Aborrecido com aquele gasto inútil de tempo, aparteei:
Não acredito em estrelas durante o dia!
Até então calada, Bruma riu:
Acredita em porcos, não é?
Embora um pouco descontente, ao ver-se interrompido por nós, meu irmão continuou, a voz ligeiramente alteada pelo entusiasmo, a enumerar constelações, contando-lhes os hábitos, cores e formas. Quando chegou a vez do astro policrômico, o psiquiatra demonstrou sádica curiosidade pela narração, numa atitude que julguei indecorosa para um profissional. Parecia mais um astrônomo inexperiente do que um clínico.
Para desfazer certas dúvidas, experimentei a reação do dr. Sacavém:
Francamente, não entendo o seu método.
A minha intervenção lhe desagradou e respondeu-me rispidamente:
Entenderá mais tarde quando tratarmos do seu caso.
Do meu caso?! Então o senhor não percebe que somente um louco pode ver astros coloridos?!
Não, nada vejo de anormal nisso.
Já mais calmo, limpou os óculos com a gravata e indagou de Bruma se eu reagia sempre daquela maneira — irritado e agressivo.
Por ser afirmativa a resposta, o psiquiatra caminhou para mim, prendendo-me os braços. Examinou-me atentamente e balançou, desalentado, a cabeça.
Libertei-me das suas mãos com um gesto brusco e, correndo, abandonei o consultório.
Minha mãe esperava-me no alpendre da fazenda.
Ficaram lá e não quero vê-los mais — gritei, subindo a escada.
Abrigando somente duas pessoas, a nossa casa parecia ter ficado maior.
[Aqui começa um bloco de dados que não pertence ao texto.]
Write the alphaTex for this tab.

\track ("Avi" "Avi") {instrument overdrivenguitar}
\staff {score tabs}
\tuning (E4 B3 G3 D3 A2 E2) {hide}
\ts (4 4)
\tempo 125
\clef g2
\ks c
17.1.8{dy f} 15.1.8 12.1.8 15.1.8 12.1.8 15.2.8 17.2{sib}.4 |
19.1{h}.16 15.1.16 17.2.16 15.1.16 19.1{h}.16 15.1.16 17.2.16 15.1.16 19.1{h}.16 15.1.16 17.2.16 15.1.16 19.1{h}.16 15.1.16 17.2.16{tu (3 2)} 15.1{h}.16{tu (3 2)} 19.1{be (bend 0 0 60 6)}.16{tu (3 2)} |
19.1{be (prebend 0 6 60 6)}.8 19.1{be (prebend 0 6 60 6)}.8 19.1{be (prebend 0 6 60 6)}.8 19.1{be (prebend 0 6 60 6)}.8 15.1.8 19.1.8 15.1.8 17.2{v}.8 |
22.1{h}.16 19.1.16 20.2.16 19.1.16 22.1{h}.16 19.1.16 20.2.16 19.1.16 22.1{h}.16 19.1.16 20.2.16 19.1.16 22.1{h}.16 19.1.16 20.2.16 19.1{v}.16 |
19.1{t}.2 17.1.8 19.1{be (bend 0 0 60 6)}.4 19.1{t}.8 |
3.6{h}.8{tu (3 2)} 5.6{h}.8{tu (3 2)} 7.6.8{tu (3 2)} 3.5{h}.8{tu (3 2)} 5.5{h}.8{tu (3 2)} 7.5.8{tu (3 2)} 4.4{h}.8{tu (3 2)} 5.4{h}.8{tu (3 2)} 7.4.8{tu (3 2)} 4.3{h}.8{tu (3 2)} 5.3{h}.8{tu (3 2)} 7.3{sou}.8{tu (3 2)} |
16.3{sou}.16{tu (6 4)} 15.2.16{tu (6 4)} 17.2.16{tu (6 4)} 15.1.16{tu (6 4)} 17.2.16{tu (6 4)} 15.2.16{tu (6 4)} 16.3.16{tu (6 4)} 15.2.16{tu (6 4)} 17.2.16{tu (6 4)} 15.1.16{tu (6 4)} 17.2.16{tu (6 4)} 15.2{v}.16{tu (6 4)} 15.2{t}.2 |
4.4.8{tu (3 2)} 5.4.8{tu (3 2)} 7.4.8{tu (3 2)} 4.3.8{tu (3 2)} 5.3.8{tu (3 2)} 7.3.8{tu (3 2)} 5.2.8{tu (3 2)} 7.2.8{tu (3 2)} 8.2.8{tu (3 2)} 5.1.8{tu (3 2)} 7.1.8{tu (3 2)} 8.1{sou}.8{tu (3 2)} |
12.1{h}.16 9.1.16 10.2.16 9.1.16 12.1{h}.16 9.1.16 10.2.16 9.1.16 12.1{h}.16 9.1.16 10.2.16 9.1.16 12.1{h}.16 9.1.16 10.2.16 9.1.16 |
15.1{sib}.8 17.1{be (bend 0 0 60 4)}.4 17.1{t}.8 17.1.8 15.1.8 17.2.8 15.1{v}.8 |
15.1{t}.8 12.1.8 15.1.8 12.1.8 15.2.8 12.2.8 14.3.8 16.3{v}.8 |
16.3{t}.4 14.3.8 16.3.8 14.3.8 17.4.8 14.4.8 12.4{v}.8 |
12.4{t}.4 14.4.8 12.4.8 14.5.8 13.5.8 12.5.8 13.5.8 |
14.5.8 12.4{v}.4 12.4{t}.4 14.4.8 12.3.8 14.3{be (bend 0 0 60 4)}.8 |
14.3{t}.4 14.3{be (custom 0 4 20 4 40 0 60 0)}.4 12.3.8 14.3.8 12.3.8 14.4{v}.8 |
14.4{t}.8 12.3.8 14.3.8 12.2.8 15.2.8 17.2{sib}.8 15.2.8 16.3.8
Também a quietude crescia lá dentro, onde apenas o olhar de mamãe formulava perguntas. Perguntas que ficavam sem respostas e me obrigavam a escapar para o campo, a vagar pelas estradas. Não ia longe. A lembrança de Bruma feria-me. Tinha a impressão de que, a qualquer momento, surgiria na minha frente. Porque ela havia passado por todos aqueles caminhos e as sebes me falavam dos contornos do seu corpo.
A resolução veio lenta, conformada em saudade e remorso. E até chegar à cidade não sabia o que desejava fazer. De súbito, tudo se aclarou. Resoluto, tomei a direção do consultório do dr. Sacavém.
Sentia-me, no entanto, bastante confuso, pois não encontrava o edifício procurado. No lugar em que ele deveria erguer-se havia um lote vago. Parei um instante, a fim de orientar-me. Em vão. Não atinava com outro percurso. A rua era mesmo aquela. Restava informar-me, mas as pessoas a quem recorri não sabiam da existência de prédios com dez andares mencionados por mim. O maior da cidade possuía dois pavimentos. Nem ao menos, entre os cinco médicos do lugar, conheciam um com o nome de Sacavém. Percorri novamente o lugarejo, fiz outras perguntas. Inútil e angustiante busca.
Voltei ao lote. Sentei-me na grama e me abandonei ao desespero, sabendo que jamais reencontraria Bruma. Sobre os braços, chorei longamente. Ao me levantar, prestes a findar a tarde, estendia-se na minha frente uma estrela vermelha. Pouco a pouco, ela se desdobrou em cores. Todas as cores.